## WHAT THE TASK ASKS
Wherever "additional" appears in a line of the records below, count that line, and report only the number.

## Entries taken from a collection
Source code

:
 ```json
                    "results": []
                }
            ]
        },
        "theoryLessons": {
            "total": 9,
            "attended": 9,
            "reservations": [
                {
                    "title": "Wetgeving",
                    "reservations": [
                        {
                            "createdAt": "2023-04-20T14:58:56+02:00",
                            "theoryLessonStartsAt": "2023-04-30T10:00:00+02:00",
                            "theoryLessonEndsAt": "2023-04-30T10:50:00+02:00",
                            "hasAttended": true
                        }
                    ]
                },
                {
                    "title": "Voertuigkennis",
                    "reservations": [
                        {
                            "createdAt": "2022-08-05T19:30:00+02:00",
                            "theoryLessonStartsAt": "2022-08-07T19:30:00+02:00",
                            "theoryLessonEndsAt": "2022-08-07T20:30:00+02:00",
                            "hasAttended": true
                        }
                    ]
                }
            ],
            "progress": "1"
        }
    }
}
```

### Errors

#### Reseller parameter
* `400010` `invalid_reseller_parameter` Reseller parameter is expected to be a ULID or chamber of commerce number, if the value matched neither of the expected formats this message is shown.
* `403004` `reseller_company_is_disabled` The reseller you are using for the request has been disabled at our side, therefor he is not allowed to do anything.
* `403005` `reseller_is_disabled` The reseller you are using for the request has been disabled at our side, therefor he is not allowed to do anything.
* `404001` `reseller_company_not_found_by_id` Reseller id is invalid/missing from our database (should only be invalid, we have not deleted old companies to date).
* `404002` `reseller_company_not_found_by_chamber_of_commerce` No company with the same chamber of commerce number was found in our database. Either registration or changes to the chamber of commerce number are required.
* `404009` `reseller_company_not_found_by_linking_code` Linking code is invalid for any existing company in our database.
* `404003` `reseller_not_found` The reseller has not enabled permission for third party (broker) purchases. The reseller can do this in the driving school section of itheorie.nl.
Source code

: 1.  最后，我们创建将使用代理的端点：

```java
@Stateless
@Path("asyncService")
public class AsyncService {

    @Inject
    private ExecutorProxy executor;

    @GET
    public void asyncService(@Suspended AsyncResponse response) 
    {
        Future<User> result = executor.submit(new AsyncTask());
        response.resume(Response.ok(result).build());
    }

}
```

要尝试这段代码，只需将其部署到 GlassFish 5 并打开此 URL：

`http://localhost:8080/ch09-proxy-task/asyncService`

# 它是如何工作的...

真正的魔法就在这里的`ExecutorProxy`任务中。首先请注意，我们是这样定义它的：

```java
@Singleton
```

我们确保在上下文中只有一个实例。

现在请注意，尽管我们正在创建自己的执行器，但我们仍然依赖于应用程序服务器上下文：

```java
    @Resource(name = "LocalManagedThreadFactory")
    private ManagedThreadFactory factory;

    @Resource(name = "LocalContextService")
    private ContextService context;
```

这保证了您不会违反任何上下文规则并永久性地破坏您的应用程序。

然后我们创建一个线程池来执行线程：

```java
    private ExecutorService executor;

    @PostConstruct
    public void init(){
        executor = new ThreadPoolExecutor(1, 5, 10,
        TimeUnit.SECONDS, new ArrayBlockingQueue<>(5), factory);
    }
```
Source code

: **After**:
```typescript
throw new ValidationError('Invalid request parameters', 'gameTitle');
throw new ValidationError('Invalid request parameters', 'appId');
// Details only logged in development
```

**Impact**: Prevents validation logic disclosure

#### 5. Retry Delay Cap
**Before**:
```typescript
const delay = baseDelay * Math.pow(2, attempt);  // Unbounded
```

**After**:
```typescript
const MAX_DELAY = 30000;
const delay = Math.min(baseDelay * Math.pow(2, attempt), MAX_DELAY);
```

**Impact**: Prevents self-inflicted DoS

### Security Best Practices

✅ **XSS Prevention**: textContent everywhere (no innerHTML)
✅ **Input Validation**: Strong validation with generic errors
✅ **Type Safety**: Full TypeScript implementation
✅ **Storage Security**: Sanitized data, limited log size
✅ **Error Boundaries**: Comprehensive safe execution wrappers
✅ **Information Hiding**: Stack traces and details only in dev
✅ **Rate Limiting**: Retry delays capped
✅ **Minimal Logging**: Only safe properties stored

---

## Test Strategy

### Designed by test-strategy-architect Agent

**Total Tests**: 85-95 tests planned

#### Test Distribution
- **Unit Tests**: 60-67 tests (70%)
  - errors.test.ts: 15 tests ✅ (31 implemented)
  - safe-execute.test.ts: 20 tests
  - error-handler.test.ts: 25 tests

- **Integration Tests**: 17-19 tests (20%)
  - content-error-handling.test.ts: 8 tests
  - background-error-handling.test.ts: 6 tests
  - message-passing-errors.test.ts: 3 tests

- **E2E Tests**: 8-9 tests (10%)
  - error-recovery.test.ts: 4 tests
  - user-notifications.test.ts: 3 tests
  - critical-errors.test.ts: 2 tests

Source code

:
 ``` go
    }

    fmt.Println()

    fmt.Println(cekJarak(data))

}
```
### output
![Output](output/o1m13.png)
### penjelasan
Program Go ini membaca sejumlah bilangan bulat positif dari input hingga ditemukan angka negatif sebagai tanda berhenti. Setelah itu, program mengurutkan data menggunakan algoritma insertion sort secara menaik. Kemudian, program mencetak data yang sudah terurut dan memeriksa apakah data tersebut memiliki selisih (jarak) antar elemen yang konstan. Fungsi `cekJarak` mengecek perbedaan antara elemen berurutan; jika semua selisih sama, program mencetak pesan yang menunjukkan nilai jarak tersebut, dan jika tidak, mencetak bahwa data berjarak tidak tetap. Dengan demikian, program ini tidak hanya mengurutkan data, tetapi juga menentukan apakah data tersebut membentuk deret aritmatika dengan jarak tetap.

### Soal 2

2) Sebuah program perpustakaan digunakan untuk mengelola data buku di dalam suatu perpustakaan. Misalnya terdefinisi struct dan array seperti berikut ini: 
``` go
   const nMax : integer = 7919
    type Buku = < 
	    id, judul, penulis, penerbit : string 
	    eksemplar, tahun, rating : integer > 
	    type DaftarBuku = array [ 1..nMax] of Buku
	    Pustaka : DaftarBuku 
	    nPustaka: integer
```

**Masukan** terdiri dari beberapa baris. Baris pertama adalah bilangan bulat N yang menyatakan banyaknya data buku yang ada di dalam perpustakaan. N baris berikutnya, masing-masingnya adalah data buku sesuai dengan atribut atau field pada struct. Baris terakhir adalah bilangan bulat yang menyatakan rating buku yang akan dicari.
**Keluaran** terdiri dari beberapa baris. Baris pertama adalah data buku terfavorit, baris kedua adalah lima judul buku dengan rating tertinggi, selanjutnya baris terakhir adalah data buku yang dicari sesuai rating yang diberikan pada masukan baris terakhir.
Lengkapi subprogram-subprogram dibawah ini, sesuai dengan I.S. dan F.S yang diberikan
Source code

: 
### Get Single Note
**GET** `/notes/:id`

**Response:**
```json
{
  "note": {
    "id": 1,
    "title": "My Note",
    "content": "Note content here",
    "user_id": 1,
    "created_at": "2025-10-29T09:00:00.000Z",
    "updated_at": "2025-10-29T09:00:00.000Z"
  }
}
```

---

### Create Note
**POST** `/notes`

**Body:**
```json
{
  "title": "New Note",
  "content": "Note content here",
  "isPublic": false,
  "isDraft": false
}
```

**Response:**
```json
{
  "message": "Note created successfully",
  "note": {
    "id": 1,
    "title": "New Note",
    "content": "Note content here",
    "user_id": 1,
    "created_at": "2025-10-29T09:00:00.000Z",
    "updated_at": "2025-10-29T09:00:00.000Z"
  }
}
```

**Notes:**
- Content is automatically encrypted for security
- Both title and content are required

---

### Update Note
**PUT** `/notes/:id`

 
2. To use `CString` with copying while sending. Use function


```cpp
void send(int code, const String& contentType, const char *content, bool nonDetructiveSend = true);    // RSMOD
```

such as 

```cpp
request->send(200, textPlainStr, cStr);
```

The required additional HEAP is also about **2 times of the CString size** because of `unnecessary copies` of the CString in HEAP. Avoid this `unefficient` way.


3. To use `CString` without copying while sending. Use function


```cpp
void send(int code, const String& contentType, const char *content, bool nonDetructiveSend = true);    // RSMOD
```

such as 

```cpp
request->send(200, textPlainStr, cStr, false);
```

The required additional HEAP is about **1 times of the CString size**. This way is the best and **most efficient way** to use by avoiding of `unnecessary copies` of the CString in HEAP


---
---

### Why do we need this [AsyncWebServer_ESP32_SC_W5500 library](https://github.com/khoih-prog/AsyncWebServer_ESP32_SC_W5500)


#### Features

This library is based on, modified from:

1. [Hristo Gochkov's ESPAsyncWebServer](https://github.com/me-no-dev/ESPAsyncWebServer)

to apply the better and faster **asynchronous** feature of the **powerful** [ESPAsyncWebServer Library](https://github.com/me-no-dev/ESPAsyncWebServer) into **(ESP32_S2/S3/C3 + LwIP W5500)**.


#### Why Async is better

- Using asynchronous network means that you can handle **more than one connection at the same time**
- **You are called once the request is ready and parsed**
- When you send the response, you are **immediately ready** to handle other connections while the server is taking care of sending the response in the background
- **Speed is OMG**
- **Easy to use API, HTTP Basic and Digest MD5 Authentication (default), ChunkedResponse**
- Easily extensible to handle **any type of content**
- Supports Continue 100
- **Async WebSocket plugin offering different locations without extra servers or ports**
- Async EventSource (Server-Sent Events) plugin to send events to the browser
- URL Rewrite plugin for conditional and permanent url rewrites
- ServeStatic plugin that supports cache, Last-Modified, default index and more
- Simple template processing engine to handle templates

## TASK RESPONSE
2